▶ **WHAT TO DO**
a - Revise the Apple media event piece from "The chances that" and going on through "of a choice.", replacing "Tuesday" with "Wednesday".
b - Summarize the Apple media event piece in two sentences.

▶ **SUPPLIED PASSAGE**
BEGIN

Apple (AAPL -0.37%) investors are biding their time until Tuesday's media event. Is Apple also hoping consumers will be buying its time, too?
The chances that Apple will unvei a smartwatch on Tuesday are slim. This will the iPhone's day to shine. We may get an update to the Apple TV set-top box and a few minor announcements, but that may be about it.
The days of "one more thing" mind-blowing surprises are gone, and not just because Steve Jobs is gone. We have too many inroads into Apple's supply chain. If the consumer-tech giant is working on something, someone in Asia is talking. We no longer need to guess. We no longer need to find a prototype smartphone left behind in a beer hall.
We no longer get the joy of dreaming.
However, just as nobody ever gets everything that Apple announces right ahead of time, there's a glimmer of hope that the company everybody will be watching on Tuesday may introduce the inevitable iWatch.
Let's go over a few reasons Apple may not have much of a choice.

END

▶ **DATASET ROWS**
BEGIN

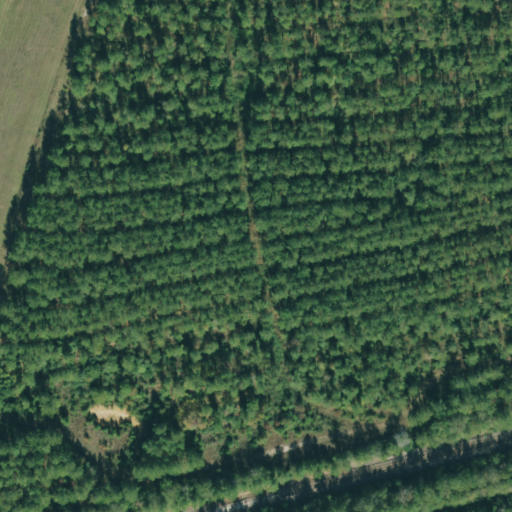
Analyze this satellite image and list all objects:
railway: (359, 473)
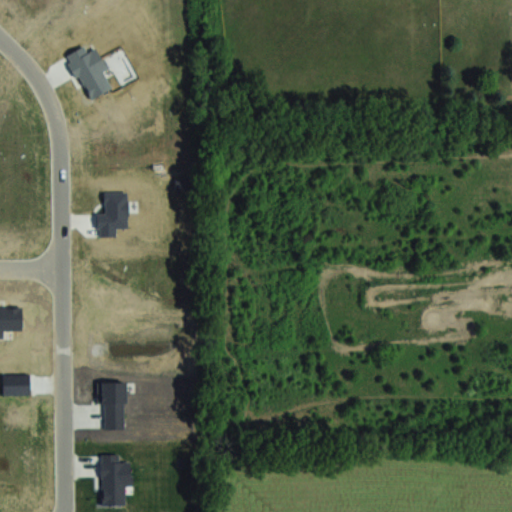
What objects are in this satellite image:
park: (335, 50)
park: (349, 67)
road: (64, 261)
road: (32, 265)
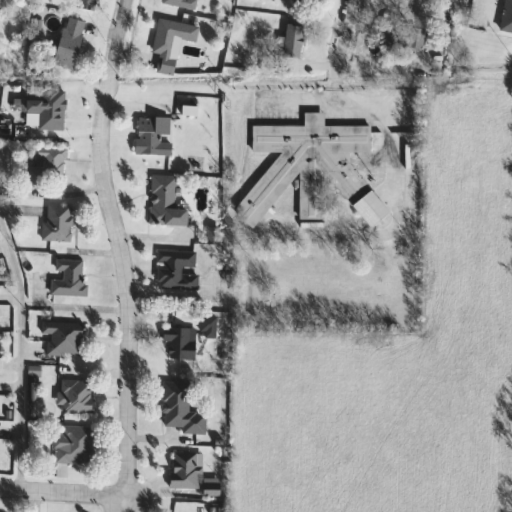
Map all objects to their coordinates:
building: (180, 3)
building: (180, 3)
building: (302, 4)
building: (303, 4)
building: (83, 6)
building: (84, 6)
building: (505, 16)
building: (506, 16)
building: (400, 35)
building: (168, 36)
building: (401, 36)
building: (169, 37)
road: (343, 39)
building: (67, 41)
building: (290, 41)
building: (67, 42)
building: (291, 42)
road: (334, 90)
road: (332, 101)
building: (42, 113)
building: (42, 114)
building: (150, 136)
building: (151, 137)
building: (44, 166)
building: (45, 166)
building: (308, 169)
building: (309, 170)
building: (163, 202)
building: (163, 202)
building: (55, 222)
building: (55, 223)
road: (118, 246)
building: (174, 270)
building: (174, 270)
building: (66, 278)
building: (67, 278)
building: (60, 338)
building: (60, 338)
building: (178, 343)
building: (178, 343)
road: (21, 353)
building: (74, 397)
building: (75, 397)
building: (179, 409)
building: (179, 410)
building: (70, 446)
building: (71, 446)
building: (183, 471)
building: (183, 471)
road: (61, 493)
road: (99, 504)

END
BEGIN

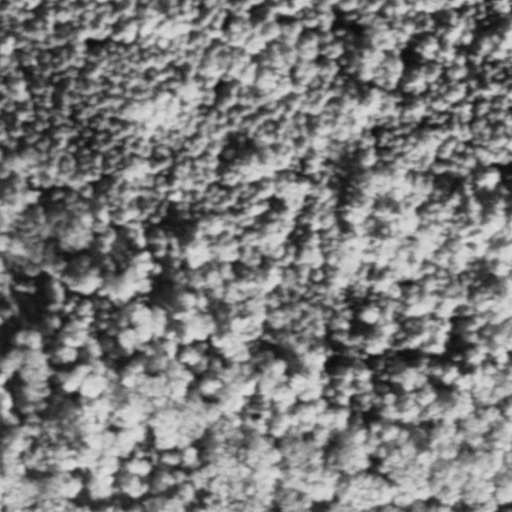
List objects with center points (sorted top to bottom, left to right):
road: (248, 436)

END
BEGIN

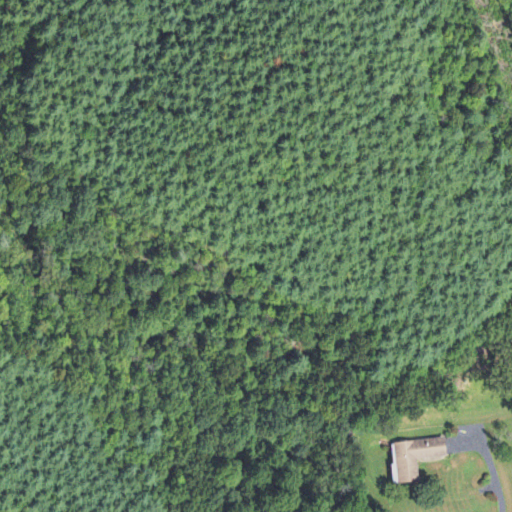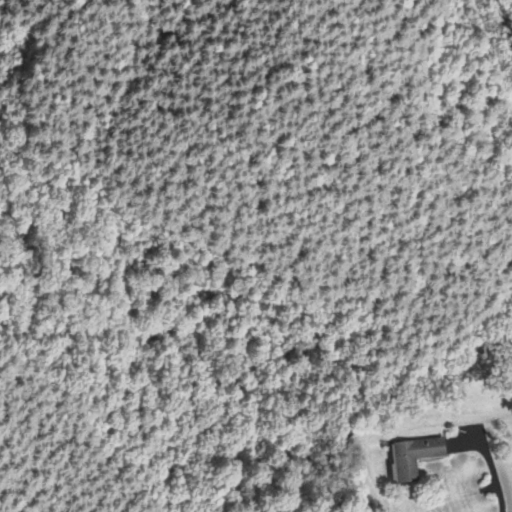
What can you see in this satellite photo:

END

▶ **EXPECTED RESPONSES**
a -
The chances that Apple will unvei a smartwatch on Wednesday are slim. This will the iPhone's day to shine. We may get an update to the Apple TV set-top box and a few minor announcements, but that may be about it.
The days of "one more thing" mind-blowing surprises are gone, and not just because Steve Jobs is gone. We have too many inroads into Apple's supply chain. If the consumer-tech giant is working on something, someone in Asia is talking. We no longer need to guess. We no longer need to find a prototype smartphone left behind in a beer hall.
We no longer get the joy of dreaming.
However, just as nobody ever gets everything that Apple announces right ahead of time, there's a glimmer of hope that the company everybody will be watching on Wednesday may introduce the inevitable iWatch.
Let's go over a few reasons Apple may not have much of a choice.

b - The chances that Apple will unveil a smartwatch at Tuesday's media event are slim, and an Apple TV set-top box update and a few minor announcements may be about all that accompanies the iPhone. Leaks from Apple's supply chain in Asia have ended its mind-blowing surprises, though a glimmer of hope remains that the company may introduce an iWatch, and the piece sets out reasons Apple may not have much of a choice.